Today’s Gospel: John 6:52-59
A year ago, when my then twelve-year-old son, Zack, asked me, right before Communion, if he could drink the consecrated wine, I was caught like a deer in head lights. There’s a strong line of alcoholism that runs through my husband’s family tree, and mine. That heredity thing scares me. I was hoping I could postpone any alcohol passing my kids’ lips for a very, very long time. But here I was with just a split-second to make my decision.
Of course, with that baggage, I wanted to say no. But my Zack is that kid who’s more intrigued when he’s told he can’t have or do something. I knew my saying no, or making a big deal out of it, would have him obsessing. So I said yes, and put the rest in God’s hands. Zack has been drinking the blood of Christ ever since.
Recently, it came up in conversation. I was shocked (and secretly thrilled) when Zack said he thought the wine tasted “disgusting.” I asked him why he continues to drink it if he’s already receiving the host. He looked at me with a confused look on his face and said, “Mommy, it’s the blood of Christ. Who cares what it tastes like. It’s more important to get as much of God as I can. Why wouldn’t I want both His flesh and His blood?”

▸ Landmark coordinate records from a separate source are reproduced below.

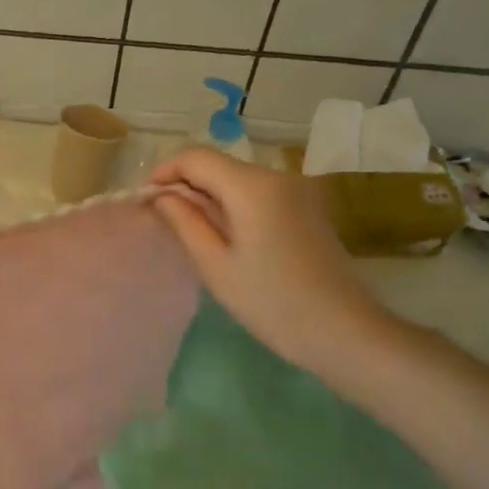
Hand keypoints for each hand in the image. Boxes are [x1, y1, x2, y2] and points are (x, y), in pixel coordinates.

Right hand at [149, 148, 390, 370]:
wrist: (344, 331)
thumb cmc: (271, 302)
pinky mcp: (307, 207)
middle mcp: (276, 176)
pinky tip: (225, 236)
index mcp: (251, 186)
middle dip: (185, 184)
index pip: (195, 157)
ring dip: (208, 195)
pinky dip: (233, 204)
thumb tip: (161, 196)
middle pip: (217, 165)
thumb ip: (184, 221)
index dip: (164, 172)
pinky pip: (258, 193)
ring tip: (190, 231)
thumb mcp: (215, 264)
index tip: (144, 200)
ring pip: (237, 178)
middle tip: (162, 219)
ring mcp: (297, 190)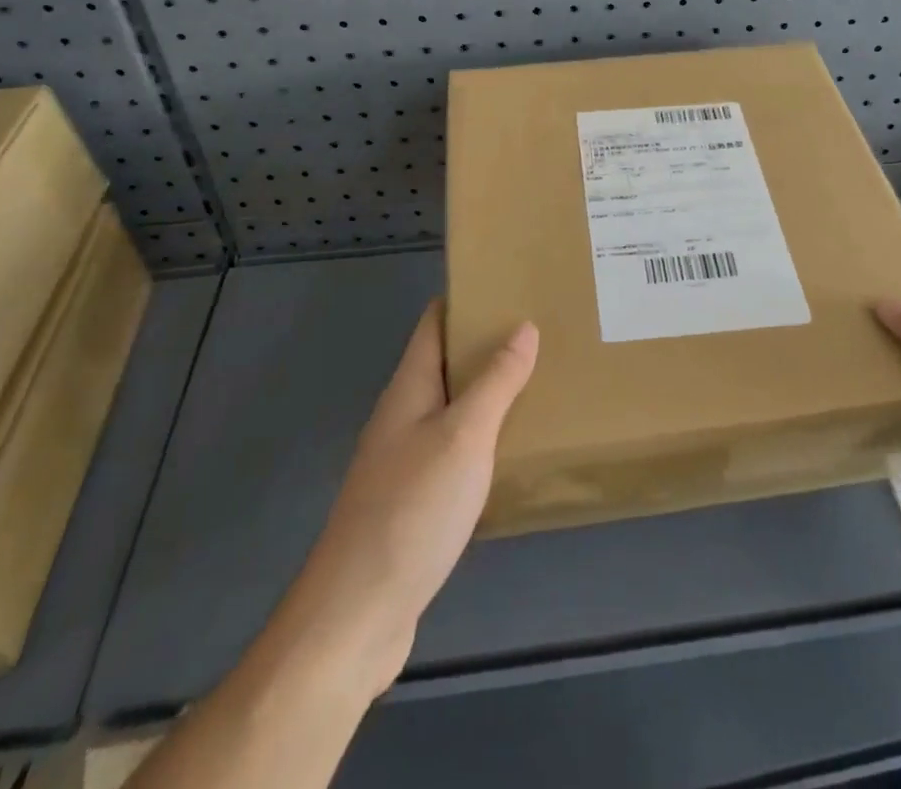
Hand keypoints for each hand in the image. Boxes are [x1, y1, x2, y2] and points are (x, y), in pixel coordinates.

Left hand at [273, 300, 537, 696]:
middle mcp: (403, 416)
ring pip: (453, 409)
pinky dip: (484, 439)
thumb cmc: (412, 510)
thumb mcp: (464, 436)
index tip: (512, 284)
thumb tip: (523, 325)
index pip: (434, 323)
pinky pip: (455, 451)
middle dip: (488, 345)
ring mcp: (405, 461)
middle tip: (543, 333)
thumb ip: (496, 381)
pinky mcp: (415, 502)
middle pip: (446, 363)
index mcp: (409, 388)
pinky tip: (515, 451)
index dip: (467, 298)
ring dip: (489, 393)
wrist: (357, 615)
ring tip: (540, 383)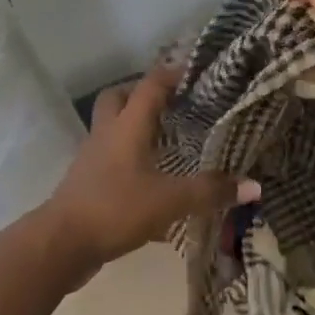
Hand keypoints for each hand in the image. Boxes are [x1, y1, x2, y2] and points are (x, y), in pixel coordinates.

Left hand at [40, 64, 258, 269]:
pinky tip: (151, 179)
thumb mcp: (169, 201)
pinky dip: (130, 158)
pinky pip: (110, 157)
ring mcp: (92, 157)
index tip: (195, 72)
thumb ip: (210, 192)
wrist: (61, 243)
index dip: (172, 74)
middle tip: (172, 102)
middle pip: (119, 98)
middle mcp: (107, 134)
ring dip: (136, 126)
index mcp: (127, 126)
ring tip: (166, 138)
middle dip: (142, 93)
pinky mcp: (87, 181)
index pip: (149, 85)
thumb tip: (254, 185)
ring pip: (112, 127)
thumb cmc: (115, 208)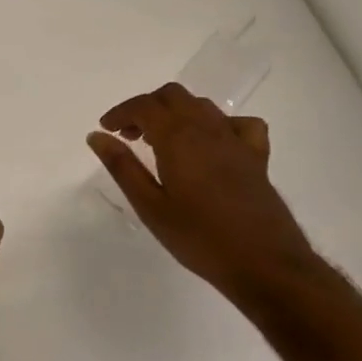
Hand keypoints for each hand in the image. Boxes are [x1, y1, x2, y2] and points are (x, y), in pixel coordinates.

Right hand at [88, 84, 320, 306]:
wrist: (265, 264)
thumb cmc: (199, 238)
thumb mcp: (150, 206)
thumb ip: (122, 166)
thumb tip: (97, 136)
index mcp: (177, 138)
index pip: (143, 106)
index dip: (120, 112)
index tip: (106, 130)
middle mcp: (207, 129)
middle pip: (172, 96)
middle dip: (146, 107)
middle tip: (129, 135)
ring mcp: (236, 140)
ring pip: (202, 105)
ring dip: (176, 113)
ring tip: (161, 141)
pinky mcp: (257, 157)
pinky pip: (239, 123)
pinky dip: (219, 124)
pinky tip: (211, 144)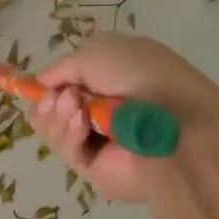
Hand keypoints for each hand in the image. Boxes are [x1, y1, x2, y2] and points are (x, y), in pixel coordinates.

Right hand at [29, 34, 218, 205]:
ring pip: (51, 127)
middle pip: (50, 107)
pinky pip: (64, 149)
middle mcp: (102, 108)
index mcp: (110, 77)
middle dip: (47, 100)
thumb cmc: (144, 77)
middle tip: (61, 97)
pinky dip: (68, 134)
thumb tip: (42, 86)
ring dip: (56, 114)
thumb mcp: (97, 52)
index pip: (66, 82)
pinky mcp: (93, 166)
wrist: (179, 125)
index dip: (48, 83)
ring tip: (75, 108)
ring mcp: (97, 138)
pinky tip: (82, 126)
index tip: (39, 84)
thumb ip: (61, 67)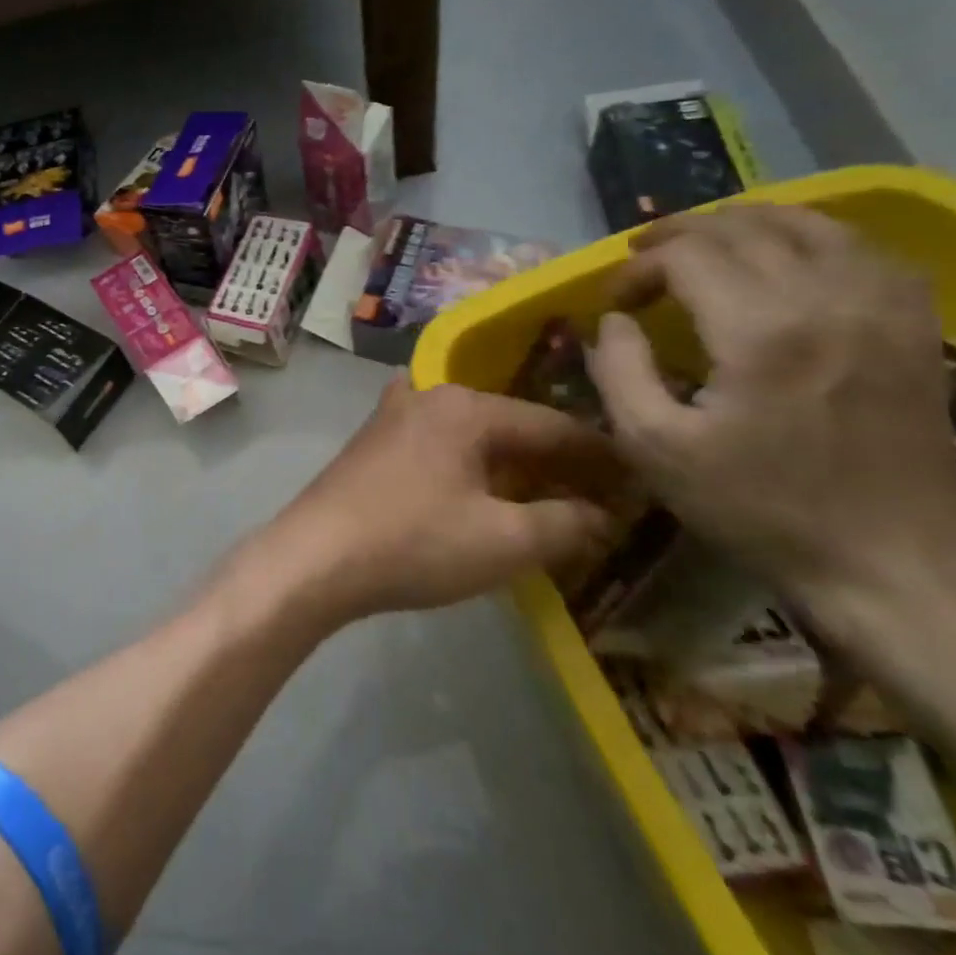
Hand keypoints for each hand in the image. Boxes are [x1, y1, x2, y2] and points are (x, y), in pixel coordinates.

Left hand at [249, 378, 623, 624]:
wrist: (314, 557)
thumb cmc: (414, 543)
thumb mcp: (505, 541)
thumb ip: (566, 523)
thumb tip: (602, 515)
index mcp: (465, 407)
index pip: (553, 425)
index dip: (601, 457)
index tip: (640, 483)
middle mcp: (426, 397)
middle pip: (509, 425)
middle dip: (554, 461)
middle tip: (599, 498)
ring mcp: (391, 418)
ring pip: (471, 435)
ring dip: (510, 465)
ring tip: (548, 498)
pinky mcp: (371, 445)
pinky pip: (438, 446)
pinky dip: (469, 467)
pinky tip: (481, 493)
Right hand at [585, 204, 955, 608]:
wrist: (887, 563)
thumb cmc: (754, 506)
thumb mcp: (652, 445)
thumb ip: (618, 369)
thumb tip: (615, 320)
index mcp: (760, 332)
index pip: (687, 255)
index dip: (638, 268)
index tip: (614, 303)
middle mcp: (829, 301)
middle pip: (743, 229)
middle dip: (678, 236)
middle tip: (640, 264)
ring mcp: (884, 310)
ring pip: (810, 224)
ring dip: (744, 223)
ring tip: (702, 244)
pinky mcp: (915, 328)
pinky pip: (865, 251)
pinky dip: (813, 239)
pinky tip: (785, 258)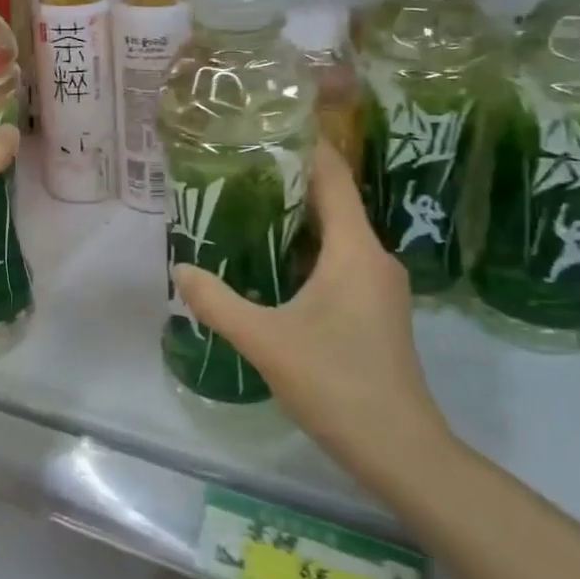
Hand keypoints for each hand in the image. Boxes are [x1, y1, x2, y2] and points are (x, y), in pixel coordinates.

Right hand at [172, 142, 454, 493]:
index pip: (333, 179)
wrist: (399, 449)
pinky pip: (339, 264)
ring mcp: (379, 287)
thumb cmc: (336, 382)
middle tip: (239, 171)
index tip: (267, 128)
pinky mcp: (376, 312)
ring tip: (247, 211)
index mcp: (355, 251)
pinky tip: (272, 265)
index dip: (305, 148)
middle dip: (289, 184)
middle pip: (333, 204)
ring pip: (336, 237)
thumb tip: (180, 269)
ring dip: (296, 221)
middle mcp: (373, 259)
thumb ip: (217, 302)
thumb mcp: (265, 339)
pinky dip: (307, 253)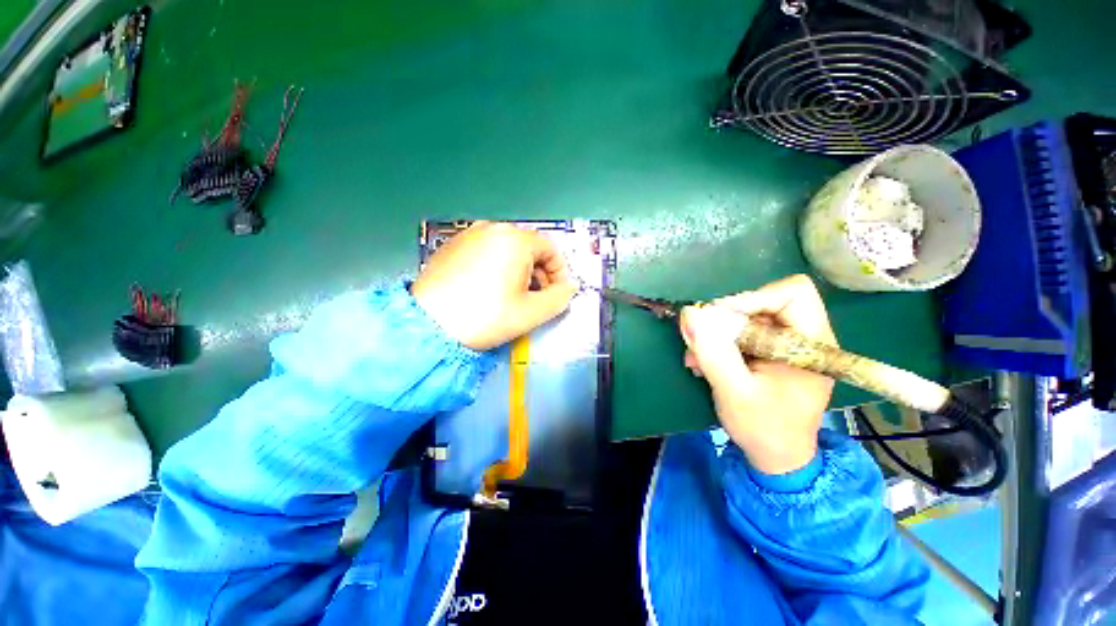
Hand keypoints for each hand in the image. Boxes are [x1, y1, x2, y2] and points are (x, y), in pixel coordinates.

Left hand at [413, 222, 577, 350]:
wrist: (428, 325)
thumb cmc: (485, 317)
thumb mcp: (531, 312)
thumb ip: (559, 298)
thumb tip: (568, 288)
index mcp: (514, 239)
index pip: (550, 249)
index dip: (559, 272)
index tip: (557, 293)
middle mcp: (491, 228)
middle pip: (528, 247)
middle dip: (539, 272)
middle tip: (536, 297)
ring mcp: (468, 235)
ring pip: (507, 249)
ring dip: (519, 270)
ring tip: (513, 296)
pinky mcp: (452, 246)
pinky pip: (485, 251)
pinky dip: (496, 267)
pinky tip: (488, 289)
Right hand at [679, 275, 836, 474]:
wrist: (775, 457)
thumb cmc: (764, 428)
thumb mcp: (734, 391)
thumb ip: (713, 352)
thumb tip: (690, 313)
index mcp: (812, 344)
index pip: (792, 294)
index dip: (753, 298)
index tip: (719, 319)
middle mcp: (803, 337)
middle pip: (762, 303)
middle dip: (724, 321)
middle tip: (699, 341)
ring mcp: (785, 345)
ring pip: (745, 318)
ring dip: (715, 334)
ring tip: (696, 358)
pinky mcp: (769, 352)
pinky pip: (739, 333)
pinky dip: (717, 343)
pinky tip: (702, 362)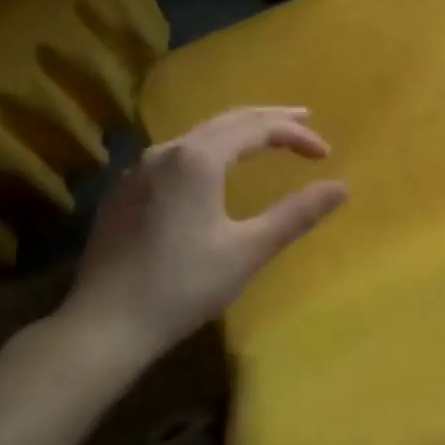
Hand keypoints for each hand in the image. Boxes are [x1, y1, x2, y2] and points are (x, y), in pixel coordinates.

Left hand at [59, 106, 347, 371]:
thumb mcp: (248, 250)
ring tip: (266, 138)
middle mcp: (167, 151)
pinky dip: (211, 148)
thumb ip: (296, 214)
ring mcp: (140, 169)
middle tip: (304, 120)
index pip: (258, 128)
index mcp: (199, 159)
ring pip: (200, 134)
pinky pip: (178, 153)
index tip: (325, 154)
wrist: (103, 325)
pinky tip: (216, 167)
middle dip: (270, 119)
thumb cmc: (182, 286)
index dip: (296, 135)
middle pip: (228, 120)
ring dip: (239, 131)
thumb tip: (342, 187)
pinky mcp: (126, 191)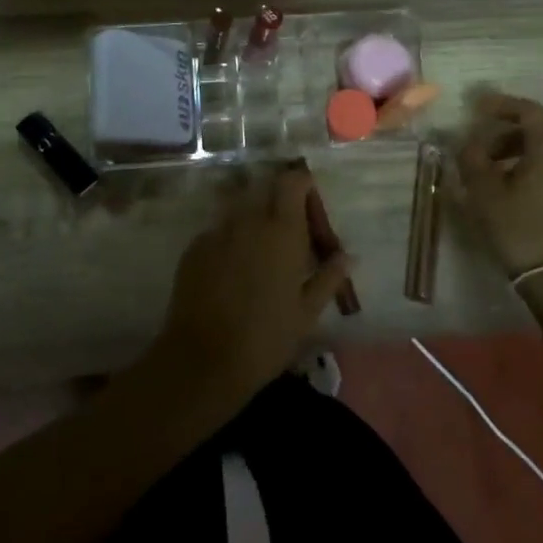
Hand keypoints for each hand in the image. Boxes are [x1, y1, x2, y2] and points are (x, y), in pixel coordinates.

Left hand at [153, 168, 351, 407]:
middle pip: (264, 189)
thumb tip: (348, 256)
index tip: (309, 205)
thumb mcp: (307, 313)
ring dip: (252, 217)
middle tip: (287, 231)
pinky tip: (232, 270)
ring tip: (259, 250)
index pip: (292, 182)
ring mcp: (217, 231)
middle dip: (277, 201)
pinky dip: (229, 239)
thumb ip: (328, 277)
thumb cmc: (266, 338)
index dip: (301, 185)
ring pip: (238, 208)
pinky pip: (218, 230)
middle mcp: (248, 220)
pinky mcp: (194, 247)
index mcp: (282, 230)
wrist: (203, 360)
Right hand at [455, 93, 542, 277]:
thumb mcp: (484, 193)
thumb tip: (469, 143)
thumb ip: (472, 159)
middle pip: (538, 133)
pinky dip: (533, 172)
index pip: (528, 111)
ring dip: (517, 156)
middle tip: (478, 152)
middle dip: (504, 136)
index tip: (476, 109)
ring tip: (492, 177)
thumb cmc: (520, 230)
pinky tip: (514, 195)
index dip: (500, 105)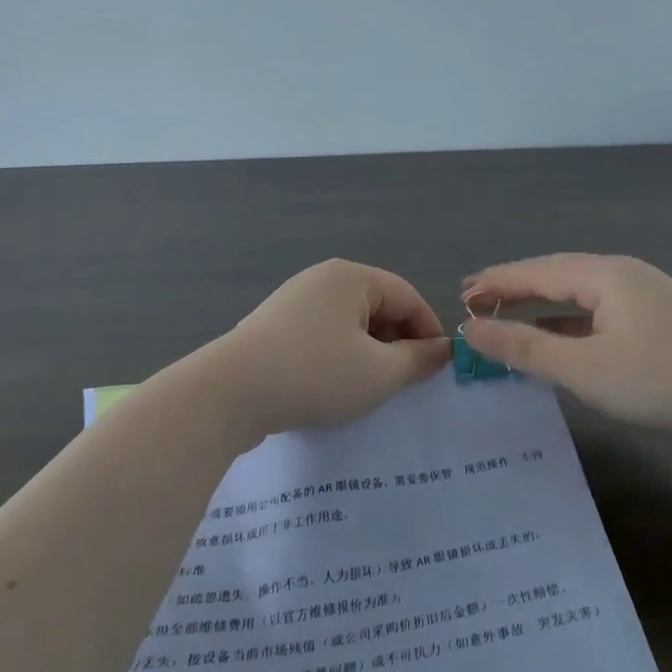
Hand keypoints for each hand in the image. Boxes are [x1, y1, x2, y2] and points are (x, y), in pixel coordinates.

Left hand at [205, 260, 451, 438]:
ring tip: (369, 388)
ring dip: (368, 354)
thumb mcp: (380, 373)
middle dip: (397, 344)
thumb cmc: (316, 375)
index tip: (437, 370)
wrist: (230, 394)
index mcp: (352, 277)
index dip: (429, 333)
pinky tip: (332, 387)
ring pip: (350, 325)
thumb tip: (442, 351)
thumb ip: (418, 360)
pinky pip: (322, 336)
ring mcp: (294, 301)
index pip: (408, 298)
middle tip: (404, 383)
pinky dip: (338, 358)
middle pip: (378, 307)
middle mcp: (323, 279)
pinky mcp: (274, 327)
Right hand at [459, 254, 671, 440]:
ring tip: (503, 319)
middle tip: (472, 305)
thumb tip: (469, 330)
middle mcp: (622, 276)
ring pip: (577, 297)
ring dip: (539, 308)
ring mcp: (643, 298)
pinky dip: (567, 325)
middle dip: (513, 290)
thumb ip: (525, 347)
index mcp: (603, 275)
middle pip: (555, 276)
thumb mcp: (585, 368)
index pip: (535, 271)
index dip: (494, 283)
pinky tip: (555, 341)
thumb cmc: (664, 380)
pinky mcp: (656, 323)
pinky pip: (597, 315)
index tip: (458, 295)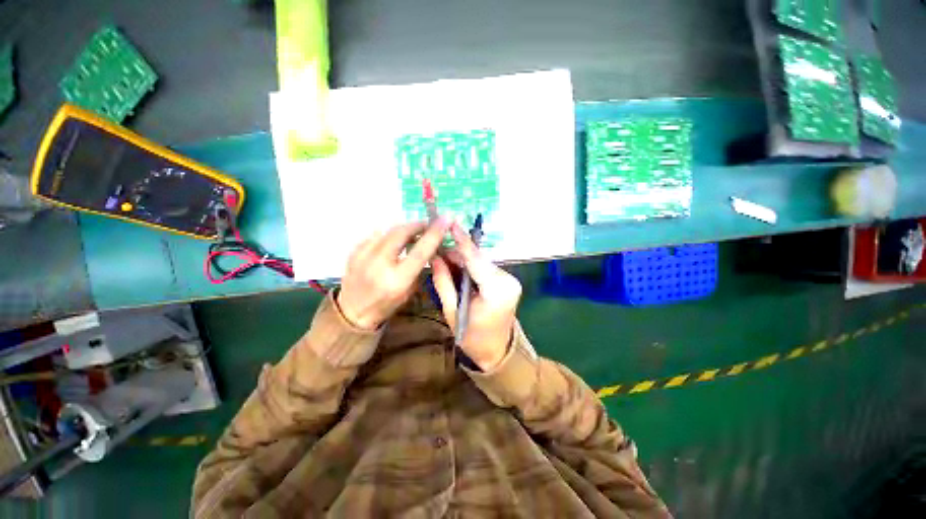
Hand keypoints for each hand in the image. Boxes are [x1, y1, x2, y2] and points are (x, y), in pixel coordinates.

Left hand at [338, 219, 450, 329]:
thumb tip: (430, 247)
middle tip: (427, 226)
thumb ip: (420, 267)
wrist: (352, 311)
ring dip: (403, 230)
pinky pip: (376, 235)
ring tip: (411, 235)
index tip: (445, 219)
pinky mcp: (354, 251)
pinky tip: (392, 243)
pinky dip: (388, 236)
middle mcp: (379, 265)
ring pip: (388, 230)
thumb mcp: (410, 291)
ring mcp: (363, 256)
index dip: (435, 233)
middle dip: (417, 225)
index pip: (420, 251)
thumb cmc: (386, 305)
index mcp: (397, 280)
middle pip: (401, 233)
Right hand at [431, 223, 521, 370]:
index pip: (475, 260)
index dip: (461, 240)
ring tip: (444, 263)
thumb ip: (443, 281)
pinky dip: (471, 268)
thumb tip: (435, 257)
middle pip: (477, 259)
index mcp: (496, 290)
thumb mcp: (452, 310)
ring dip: (463, 261)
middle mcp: (507, 280)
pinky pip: (485, 268)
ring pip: (480, 262)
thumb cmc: (472, 337)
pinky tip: (458, 271)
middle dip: (457, 254)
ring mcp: (510, 280)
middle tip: (436, 253)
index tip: (450, 222)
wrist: (496, 350)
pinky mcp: (507, 281)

My kids humble me all the time. But I have to admit, this time topped all the rest. Studying theology and reading the Bible are wonderful ways to increase our faith. But in order for God to truly remain in us, and us in Him, we need to ingest our faith as concretely as we do the consecrated host and wine at Mass.
Do I ingest my faith as concretely as I do Christ’s flesh and blood at Communion?
Eternal God, remind me to take advantage of every opportunity to ingest You so I may remain in You, and You in me.